_INFORMATION SHOWN_:
________
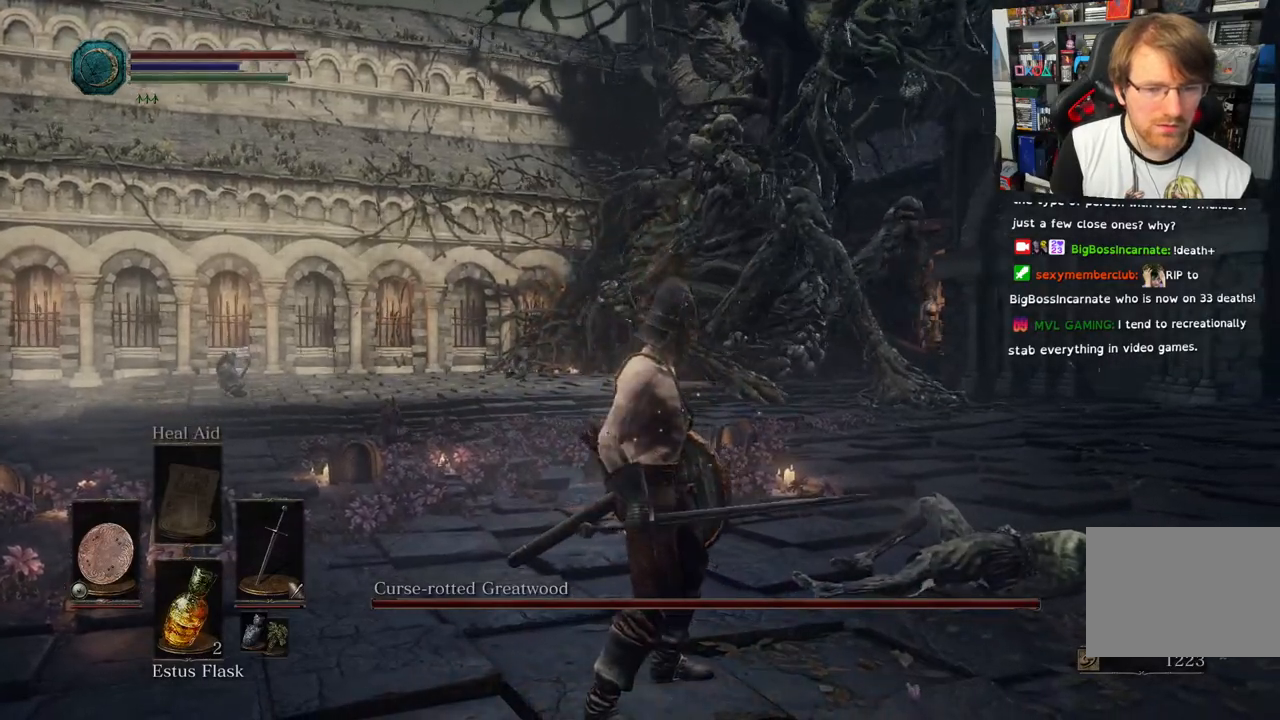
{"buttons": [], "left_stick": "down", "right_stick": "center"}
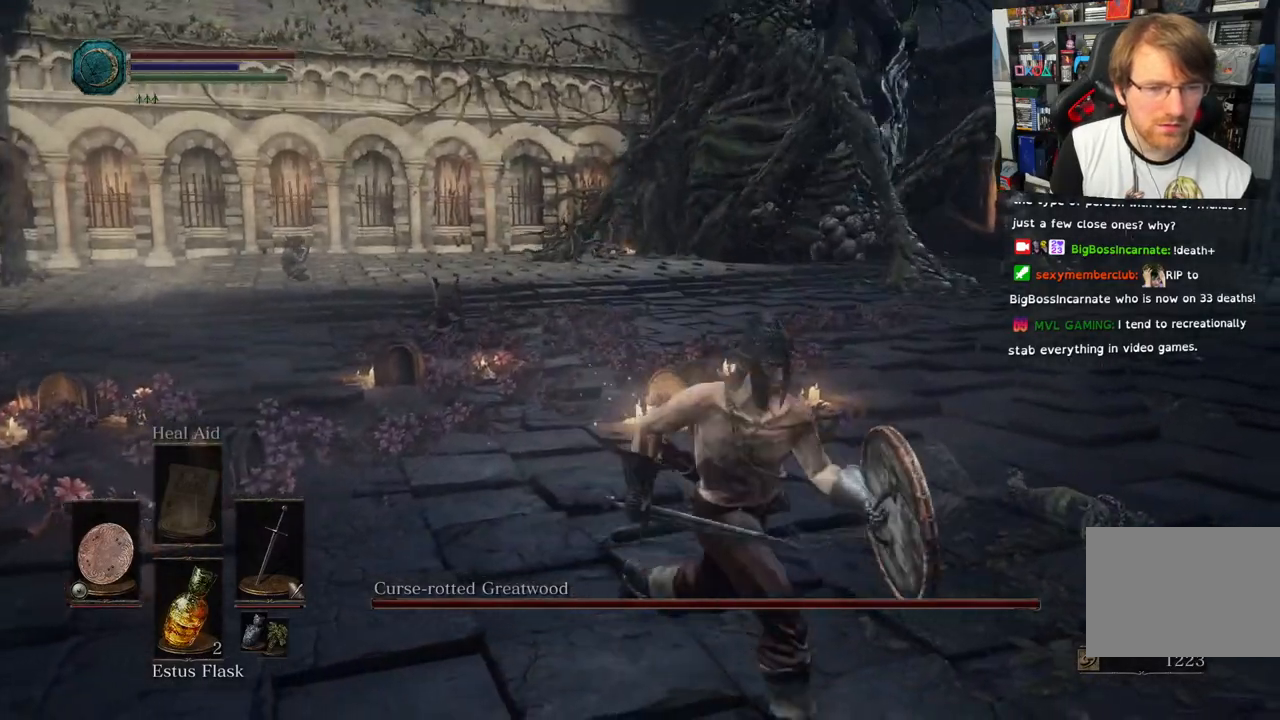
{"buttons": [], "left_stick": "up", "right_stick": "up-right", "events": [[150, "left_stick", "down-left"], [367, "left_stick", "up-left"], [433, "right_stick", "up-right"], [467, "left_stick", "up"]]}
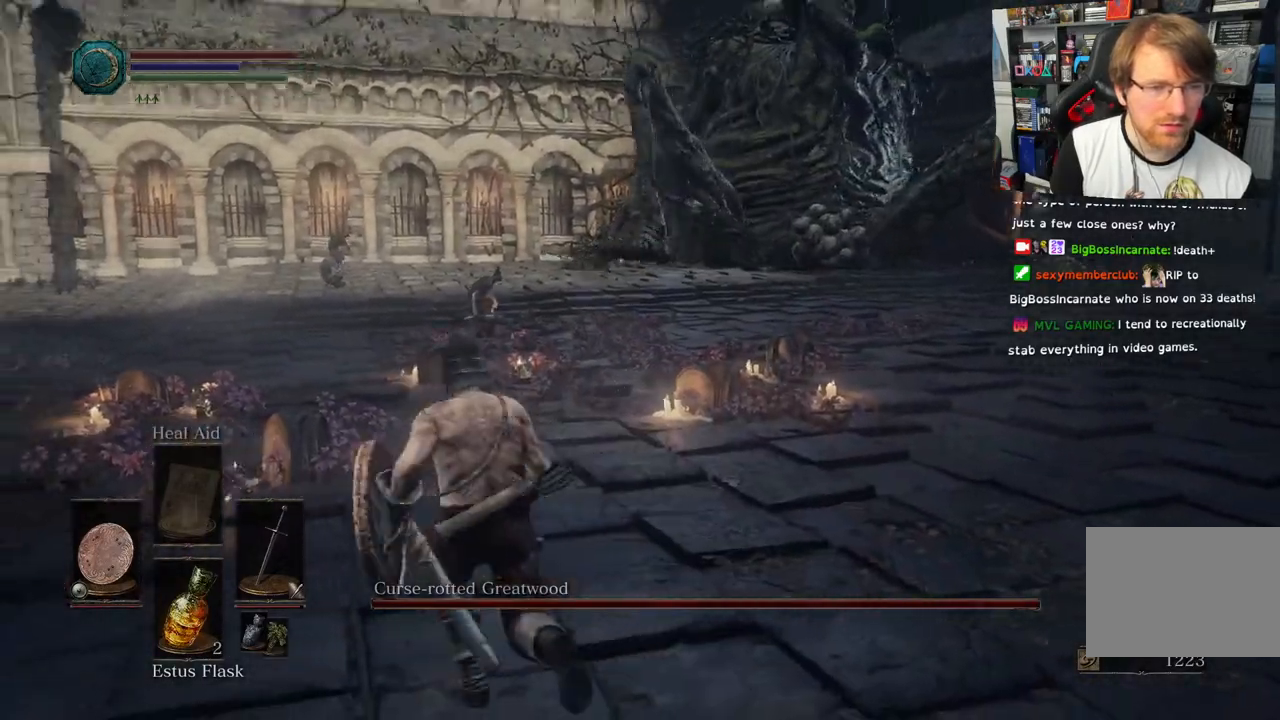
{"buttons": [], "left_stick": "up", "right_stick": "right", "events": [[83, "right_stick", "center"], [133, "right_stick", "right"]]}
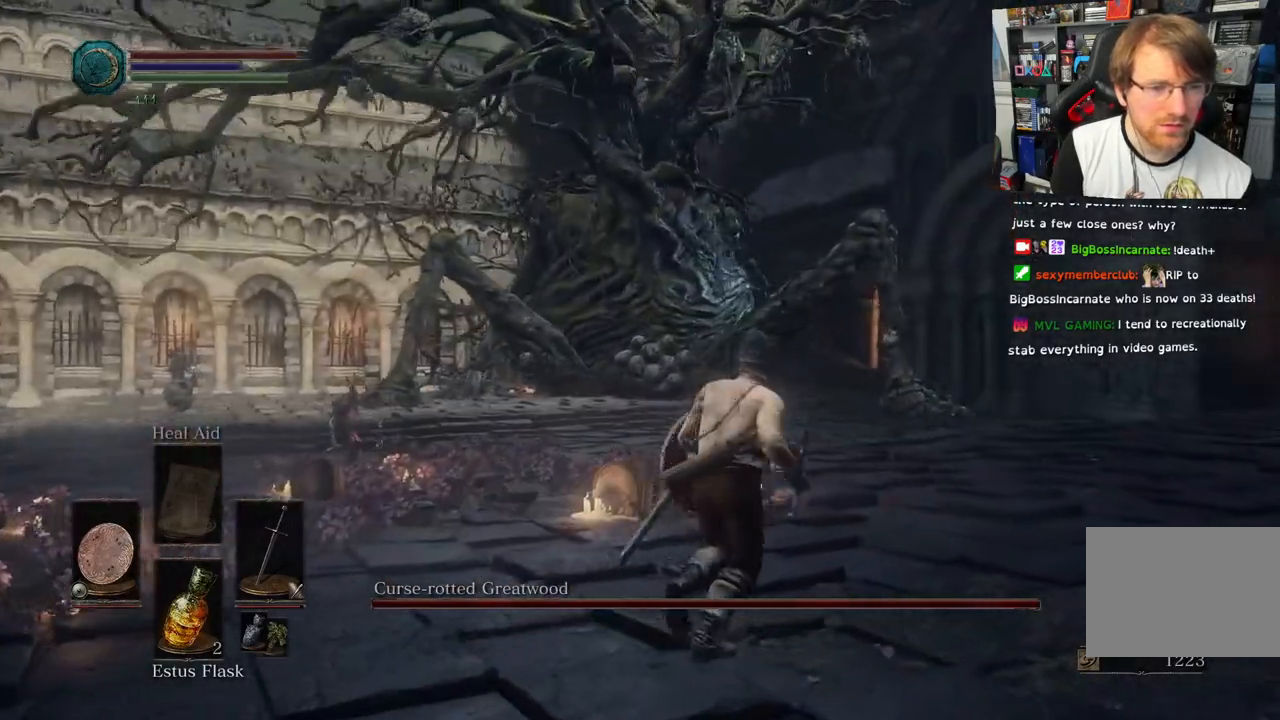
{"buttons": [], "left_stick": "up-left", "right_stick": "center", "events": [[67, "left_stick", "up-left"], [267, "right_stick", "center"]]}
________
_DIRECTIONS_: The response must contain every line from the listing above in which the string "events" appears.

_THE COMPLETED TASK_:
{"buttons": [], "left_stick": "up", "right_stick": "up-right", "events": [[150, "left_stick", "down-left"], [367, "left_stick", "up-left"], [433, "right_stick", "up-right"], [467, "left_stick", "up"]]}
{"buttons": [], "left_stick": "up", "right_stick": "right", "events": [[83, "right_stick", "center"], [133, "right_stick", "right"]]}
{"buttons": [], "left_stick": "up-left", "right_stick": "center", "events": [[67, "left_stick", "up-left"], [267, "right_stick", "center"]]}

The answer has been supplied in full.